Mardi, les Etats-Unis avaient les yeux braqués sur les neufs juges siégeant à la Cour Suprême. Entre les mains de la plus haute juridiction américaine, le sort d'une des questions de société les plus polémiques de ces dernières années : le mariage gay. La journée de mardi a été consacrée aux premiers débats. La Cour suprême pourrait prendre en juin la décision historique de légaliser le mariage gay, légal à ce jour dans 37 Etats, dans tout le pays.
• Quel est l'enjeu de cette décision ?
L'enjeu de la décision de la Cour Suprême est d'autoriser les unions de même sexe dans tous le pays, alors qu'aujourd'hui, 13 Etats l'interdisent. C'est en tout cas ce que réclament les gays et lesbiennes de quatre de ces Etats (Tennessee, Kentucky, Michigan et Ohio), qui attaquent leurs administrations pour ne pas les avoir autorisés à se marier. Les plaignants sont soutenus devant la Cour par des milliers de militants des droits homosexuels venus assister à ce moment qui pourrait faire date.
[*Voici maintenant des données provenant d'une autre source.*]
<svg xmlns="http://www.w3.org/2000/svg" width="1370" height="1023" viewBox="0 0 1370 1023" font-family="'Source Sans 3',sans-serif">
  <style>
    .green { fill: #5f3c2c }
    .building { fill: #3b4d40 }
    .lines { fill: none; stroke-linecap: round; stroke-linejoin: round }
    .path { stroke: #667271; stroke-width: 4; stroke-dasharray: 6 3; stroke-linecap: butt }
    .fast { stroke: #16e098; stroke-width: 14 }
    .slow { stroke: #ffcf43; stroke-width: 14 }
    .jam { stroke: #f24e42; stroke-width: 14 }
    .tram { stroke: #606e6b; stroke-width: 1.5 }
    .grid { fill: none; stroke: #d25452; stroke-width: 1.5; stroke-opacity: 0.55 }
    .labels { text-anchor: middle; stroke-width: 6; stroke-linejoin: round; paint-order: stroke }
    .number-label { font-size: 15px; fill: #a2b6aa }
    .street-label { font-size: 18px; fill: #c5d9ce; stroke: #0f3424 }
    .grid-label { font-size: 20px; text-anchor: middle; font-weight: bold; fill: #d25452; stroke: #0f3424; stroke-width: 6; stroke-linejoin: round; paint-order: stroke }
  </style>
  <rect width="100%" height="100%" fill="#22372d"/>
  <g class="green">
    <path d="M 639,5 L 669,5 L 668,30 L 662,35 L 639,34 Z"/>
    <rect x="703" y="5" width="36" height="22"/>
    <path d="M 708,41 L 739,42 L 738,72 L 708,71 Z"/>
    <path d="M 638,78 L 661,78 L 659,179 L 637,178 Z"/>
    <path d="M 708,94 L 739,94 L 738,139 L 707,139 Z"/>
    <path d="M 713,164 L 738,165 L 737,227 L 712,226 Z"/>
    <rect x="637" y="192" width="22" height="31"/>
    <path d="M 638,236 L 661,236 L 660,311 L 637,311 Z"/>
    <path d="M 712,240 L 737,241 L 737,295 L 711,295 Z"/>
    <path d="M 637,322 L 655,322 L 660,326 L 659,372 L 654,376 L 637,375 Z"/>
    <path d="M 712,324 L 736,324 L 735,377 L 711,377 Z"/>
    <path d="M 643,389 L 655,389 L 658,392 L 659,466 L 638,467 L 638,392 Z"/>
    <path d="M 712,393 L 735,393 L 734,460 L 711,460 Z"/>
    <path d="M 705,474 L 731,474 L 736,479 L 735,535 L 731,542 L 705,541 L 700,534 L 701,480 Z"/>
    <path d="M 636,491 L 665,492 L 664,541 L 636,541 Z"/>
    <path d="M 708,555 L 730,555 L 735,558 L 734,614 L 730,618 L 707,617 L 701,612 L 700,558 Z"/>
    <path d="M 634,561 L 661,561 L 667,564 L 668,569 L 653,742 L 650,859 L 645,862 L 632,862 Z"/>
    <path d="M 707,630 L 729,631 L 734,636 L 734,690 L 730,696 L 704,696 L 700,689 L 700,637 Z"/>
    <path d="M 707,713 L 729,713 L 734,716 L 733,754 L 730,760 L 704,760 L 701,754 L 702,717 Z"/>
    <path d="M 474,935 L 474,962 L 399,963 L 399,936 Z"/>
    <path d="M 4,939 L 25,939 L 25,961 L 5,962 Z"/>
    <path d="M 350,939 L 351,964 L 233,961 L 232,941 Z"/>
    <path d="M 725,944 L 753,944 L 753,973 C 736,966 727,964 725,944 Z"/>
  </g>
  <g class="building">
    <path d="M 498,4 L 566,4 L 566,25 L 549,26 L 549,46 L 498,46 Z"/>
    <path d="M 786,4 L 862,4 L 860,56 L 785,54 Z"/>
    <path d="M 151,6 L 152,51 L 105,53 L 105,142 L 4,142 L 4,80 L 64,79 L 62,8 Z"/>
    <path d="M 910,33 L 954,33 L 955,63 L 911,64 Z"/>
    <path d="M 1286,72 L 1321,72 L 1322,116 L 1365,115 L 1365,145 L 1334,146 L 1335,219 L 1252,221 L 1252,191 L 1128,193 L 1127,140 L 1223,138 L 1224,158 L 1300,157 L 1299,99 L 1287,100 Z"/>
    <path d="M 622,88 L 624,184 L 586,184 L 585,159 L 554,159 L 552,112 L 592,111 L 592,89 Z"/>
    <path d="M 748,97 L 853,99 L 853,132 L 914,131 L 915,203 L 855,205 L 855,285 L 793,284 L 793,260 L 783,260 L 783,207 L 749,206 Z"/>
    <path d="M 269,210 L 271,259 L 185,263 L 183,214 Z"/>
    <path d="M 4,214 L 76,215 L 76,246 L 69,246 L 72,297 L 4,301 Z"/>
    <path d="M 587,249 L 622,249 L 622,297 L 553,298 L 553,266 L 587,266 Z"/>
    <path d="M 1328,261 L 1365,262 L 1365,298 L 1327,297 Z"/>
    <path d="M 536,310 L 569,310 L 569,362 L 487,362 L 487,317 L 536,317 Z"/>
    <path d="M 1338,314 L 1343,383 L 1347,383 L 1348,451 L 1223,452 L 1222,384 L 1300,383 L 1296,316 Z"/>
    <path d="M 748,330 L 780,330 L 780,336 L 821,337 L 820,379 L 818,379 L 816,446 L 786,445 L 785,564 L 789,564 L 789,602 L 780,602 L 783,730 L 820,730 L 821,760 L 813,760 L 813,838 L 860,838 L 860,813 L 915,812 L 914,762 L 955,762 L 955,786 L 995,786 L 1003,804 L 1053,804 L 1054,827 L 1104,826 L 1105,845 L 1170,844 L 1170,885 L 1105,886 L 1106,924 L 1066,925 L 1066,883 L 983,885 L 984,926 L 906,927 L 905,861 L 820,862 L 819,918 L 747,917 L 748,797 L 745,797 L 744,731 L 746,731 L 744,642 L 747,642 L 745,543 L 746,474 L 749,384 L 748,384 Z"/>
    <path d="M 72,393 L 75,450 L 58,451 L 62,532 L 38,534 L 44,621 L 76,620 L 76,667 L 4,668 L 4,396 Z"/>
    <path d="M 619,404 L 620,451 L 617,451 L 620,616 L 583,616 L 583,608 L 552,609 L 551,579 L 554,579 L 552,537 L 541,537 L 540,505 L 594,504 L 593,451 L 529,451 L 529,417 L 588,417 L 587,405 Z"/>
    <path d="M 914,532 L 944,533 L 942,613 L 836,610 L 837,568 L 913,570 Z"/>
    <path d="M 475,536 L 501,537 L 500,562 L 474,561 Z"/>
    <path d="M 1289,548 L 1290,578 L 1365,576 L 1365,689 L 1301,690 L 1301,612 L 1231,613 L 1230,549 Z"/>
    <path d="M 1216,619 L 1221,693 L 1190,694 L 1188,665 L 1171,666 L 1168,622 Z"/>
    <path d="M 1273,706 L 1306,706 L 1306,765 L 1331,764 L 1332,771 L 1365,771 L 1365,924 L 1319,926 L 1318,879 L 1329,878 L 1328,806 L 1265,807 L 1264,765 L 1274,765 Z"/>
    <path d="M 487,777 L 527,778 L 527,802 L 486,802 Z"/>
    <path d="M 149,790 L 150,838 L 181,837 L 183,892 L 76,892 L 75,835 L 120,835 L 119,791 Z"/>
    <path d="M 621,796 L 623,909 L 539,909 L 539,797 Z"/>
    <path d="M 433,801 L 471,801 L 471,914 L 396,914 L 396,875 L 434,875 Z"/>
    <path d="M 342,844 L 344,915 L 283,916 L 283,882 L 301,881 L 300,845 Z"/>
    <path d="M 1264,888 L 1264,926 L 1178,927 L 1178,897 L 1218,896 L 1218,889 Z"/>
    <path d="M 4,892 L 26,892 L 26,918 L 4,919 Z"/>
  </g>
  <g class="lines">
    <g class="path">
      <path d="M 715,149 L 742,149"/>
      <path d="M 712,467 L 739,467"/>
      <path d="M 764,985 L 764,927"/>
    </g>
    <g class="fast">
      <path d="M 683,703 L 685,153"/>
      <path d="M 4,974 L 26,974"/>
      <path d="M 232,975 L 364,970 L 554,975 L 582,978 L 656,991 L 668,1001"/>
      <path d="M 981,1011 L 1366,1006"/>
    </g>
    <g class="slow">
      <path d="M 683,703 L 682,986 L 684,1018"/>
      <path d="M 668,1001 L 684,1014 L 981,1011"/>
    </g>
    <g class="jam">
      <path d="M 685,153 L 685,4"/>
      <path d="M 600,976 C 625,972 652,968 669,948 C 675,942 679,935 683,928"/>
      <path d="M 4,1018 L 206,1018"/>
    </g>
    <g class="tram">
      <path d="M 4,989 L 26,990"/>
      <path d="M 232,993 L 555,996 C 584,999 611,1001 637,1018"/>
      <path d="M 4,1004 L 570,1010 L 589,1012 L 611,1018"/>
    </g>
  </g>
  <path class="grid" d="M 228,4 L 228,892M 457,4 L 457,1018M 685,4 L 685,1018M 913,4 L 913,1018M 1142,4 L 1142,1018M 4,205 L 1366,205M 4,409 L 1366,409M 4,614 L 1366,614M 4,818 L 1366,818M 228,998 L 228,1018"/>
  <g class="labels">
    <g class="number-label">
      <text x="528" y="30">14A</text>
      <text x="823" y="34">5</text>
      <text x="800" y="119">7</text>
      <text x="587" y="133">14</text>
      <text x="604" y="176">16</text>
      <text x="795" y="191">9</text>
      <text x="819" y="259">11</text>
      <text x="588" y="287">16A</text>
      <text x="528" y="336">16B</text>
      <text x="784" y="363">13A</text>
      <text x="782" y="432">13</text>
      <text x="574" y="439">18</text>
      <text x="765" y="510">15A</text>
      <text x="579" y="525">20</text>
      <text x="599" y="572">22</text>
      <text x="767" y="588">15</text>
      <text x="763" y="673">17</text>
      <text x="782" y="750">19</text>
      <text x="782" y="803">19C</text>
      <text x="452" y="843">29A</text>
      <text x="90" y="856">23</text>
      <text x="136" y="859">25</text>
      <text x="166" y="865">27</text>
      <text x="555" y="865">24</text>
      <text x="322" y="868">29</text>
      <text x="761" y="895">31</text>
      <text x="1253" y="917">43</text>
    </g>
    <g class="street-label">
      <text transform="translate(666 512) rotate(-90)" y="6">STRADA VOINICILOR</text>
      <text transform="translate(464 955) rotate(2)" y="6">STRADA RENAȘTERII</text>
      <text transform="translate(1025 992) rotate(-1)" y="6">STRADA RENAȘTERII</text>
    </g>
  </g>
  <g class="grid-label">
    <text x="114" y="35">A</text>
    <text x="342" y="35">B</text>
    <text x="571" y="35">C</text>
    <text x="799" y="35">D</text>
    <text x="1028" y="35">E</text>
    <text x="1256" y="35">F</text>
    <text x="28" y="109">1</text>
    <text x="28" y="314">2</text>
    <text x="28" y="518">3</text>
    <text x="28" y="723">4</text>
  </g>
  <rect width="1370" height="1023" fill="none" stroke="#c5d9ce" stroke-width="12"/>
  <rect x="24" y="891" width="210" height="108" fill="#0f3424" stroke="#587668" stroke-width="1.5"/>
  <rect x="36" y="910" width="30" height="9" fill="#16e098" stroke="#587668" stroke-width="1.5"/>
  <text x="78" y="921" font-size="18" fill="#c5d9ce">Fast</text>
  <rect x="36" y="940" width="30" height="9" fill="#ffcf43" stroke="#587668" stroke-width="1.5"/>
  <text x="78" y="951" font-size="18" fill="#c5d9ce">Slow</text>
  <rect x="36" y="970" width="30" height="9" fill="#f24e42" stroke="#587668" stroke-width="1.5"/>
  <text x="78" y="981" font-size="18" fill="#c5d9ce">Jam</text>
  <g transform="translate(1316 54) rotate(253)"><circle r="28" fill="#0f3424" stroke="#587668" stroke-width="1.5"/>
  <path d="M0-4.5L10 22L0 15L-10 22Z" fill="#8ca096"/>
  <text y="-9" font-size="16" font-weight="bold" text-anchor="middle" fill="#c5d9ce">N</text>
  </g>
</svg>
Mais les défenseurs du camp adverse sont eux aussi venus en nombre. Les administrations des quatre Etats incriminées sont soutenues par des organisations religieuses ou politiques prônant une vision conservatrice de la question du mariage : selon eux, celui-ci doit se limiter à l'union d'un homme et d'une femme.
Mais la décision très attendue n'est en fait que la deuxième étape, la plus décisive, d'un long débat juridique commencé en 2013. A l'époque, les Sages avaient abrogé cette obligation d'être un homme et une femme pour rentrer dans le cadre juridique du mariage. Ils avaient donc permis aux couples homosexuels légalement unis dans les 37 Etats du pays autorisant le mariage gay d'obtenir les même droits à la retraite ou sur les successions que les couples hétérosexuels.
• Quel est le nœud juridique de la question ?
Le dernier obstacle à la fédéralisation du mariage gay aux Etats-Unis étant que la prérogative d'unir les couples appartient aux Etats et non à Washington, siège des institutions fédérales. C'est pourquoi, pour les activistes, seule la Cour Suprême pouvait faire jurisprudence et généraliser le mariage gay.
Juridiquement, le cœur de la question tournera autour du 14e amendement de la Constitution qui garantit l'égalité de traitement de tous les citoyens : exige-t-il que les Etats unissent des personnes de même sexe ? Traditionnel défenseur des droits homosexuels, le juge conservateur Anthony Kennedy devrait rejoindre les quatre juges progressistes de la haute Cour pour valider le mariage homosexuel au niveau national, accordant ainsi la majorité (5 sur 9) aux pro-mariage gay.
• Quelles conséquences politiques cette décision pourrait-elle avoir ?
D'avis d'experts, la reconnaissance du mariage pour tous à l'échelle du pays semble désormais "inévitable". Ces dernières années, la haute Cour américaine, pourtant à majorité conservatrice, a confirmé toutes les décisions judiciaires en faveur des unions des couples de même sexe, "ce qui rend une marche arrière vraiment difficile", estime Steven Schwinn, professeur de la John Marshall Law School.
Cette potentielle fédéralisation du mariage gay donne un avantage politique certain aux Républicains dans l'optique de la présidentielle de 2016, comme l'analyse le correspondant du Monde aux Etats-Unis. Elle permet en effet aux candidats à l'investiture républicaine de s'opposer dès maintenant à ce projet, séduisant ainsi l'électorat conservateur. Puis, une fois le mariage gay autorisé, d'éviter d'être étiqueté comme trop "rétrograde" par les électeurs (qui soutiennent à 61% le mariage gay, la proportion montant à 74% pour les moins de 40 ans).